De beïnvloeding van belastingplichtigen wordt behandeld in hoofdstuk 5. Veranderingen in de rechtsvormneutraliteit hebben invloed op de mate waarin belastingwetgeving de keuze van ondernemers voor een bepaalde rechtsvorm beïnvloed. De in dit hoofdstuk onderzochte effecten van de voorstellen op de rechtsvormneutraliteit worden gebruikt in hoofdstuk 5.

De effecten op de kosten, de directe effecten op de opbrengsten en de effecten op de rechtsvormneutraliteit zijn de volgende:

46 - Effecten op de uitvoeringskosten bij innen van belasting: dit effect verschilt per voorstel. Door alle ondernemers op gelijke wijze te belasten kan veel wetgeving vervallen. Bij alle voorstellen vervalt wetgeving op het gebied van ondernemingsfaciliteiten.
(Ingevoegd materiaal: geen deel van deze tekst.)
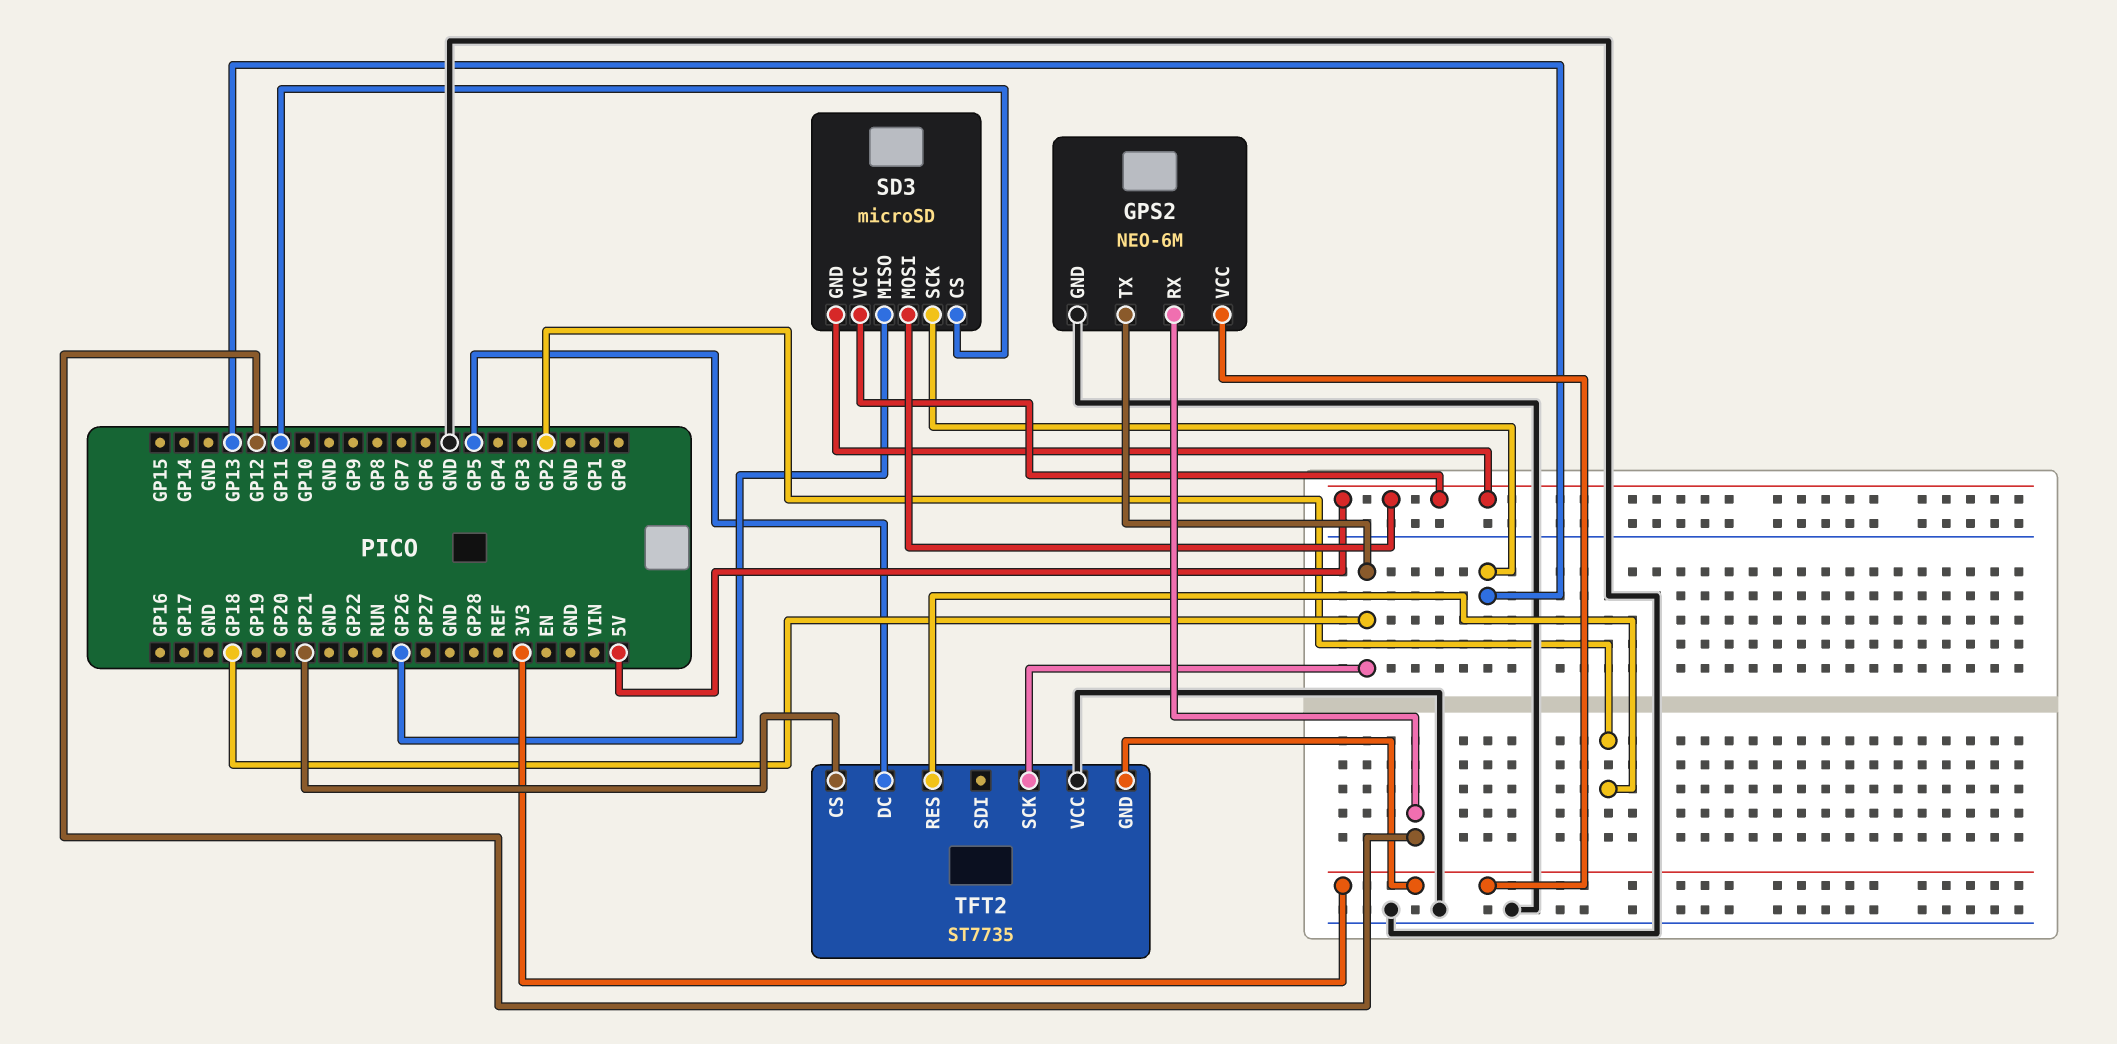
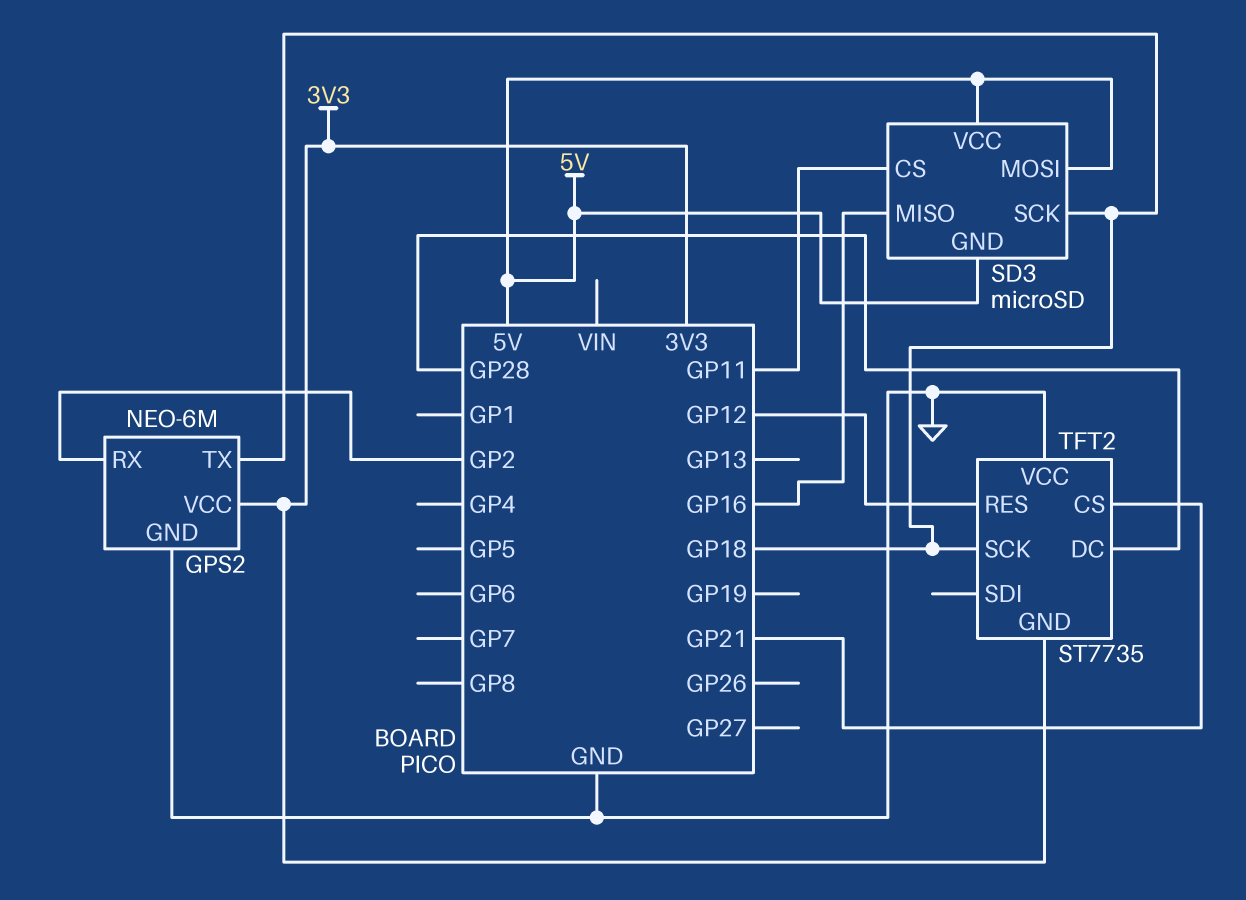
GPS2 pin RX: GP12 -> GP2
SD3 pin MISO: GP26 -> GP16
SD3 pin SCK: GP13 -> GP18
TFT2 pin DC: GP5 -> GP28
TFT2 pin RES: GP2 -> GP12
Ook vervalt veel wetgeving op het gebied van omzetting van IB- onderneming naar een entiteit uit de vennootschapsbelasting. Bij Verver is echter veel nieuwe wetgeving nodig op het gebied van de horizontale fiscale eenheid.

De opbrengsten van de voorstellen

- Effecten op de hoeveelheid belastinginkomsten voor de overheid: hoewel de voorstellen van elkaar verschillen zijn er overeenkomsten in keuzes die worden gemaakt. Grote impact heeft het afschaffen van belastingfaciliteiten die alleen voor IB-ondernemers geldt. In alle voorstellen worden deze gedeeltelijk of geheel afgeschaft. Het openstellen van concernregelingen voor alle ondernemingen zal de belastingopbrengst doen dalen. In de voorstellen is over het algemeen een uitbreiding zichtbaar van de mogelijkheden tot opbouw van een oudedagsvoorziening. Dit leidt tot een uitstel van belastingheffing. Op lange termijn zal dit geen gevolgen hebben voor de hoogte van de belastinginkomsten Op het gebied van de hoogte van het toe te passen belastingtarief verschillen de voorstellen van elkaar. In het voorstel van Koudijs daalt het tarief. Verver streeft naar een lager belastingtarief, maar vermeldt in haar voorstel een hoger tarief.

- Effecten op de rechtsvormneutraliteit: in alle voorstellen wordt er in een grotere mate rechtsvormneutraliteit bereikt dan dat nu het geval is. Slechts op relatief kleine onderdelen zal er in de voorstellen onderscheid zijn tussen natuurlijk persoon-ondernemers en de nu nog in de vennootschapsbelasting belaste ondernemingen. Een duidelijk voorbeeld hiervan is de compensatie voor kleine ondernemers in het voorstel van Verver. Opmerkelijk is de nieuwe rechtsongelijkheid die in het voorstel van Heithuis ontstaat door onderscheid tussen de behandeling van eenmanszaken en personenvennootschappen. Het verkleinen van het onderscheid tussen de vormen waarin een onderneming kan worden gedreven leidt tot een afname van arbitragemogelijkheden van belastingplichtigen en daarmee tot lagere inningskosten van belastingen.